### What this task involves
In the data below, find every line with the word "Example" and copy it.

### Entries provided

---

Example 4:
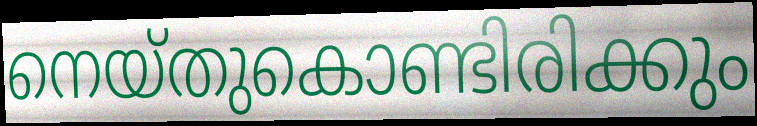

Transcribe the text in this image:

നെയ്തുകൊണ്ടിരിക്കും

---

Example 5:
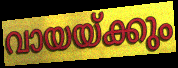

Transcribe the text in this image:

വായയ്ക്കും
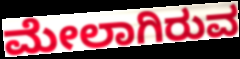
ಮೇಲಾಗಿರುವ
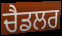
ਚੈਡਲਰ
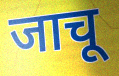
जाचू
--
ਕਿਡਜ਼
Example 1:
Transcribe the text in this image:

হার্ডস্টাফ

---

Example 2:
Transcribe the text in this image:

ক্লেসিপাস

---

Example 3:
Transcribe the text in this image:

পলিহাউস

### Solution
Example 4:
Example 5:
Example 1:
Example 2:
Example 3:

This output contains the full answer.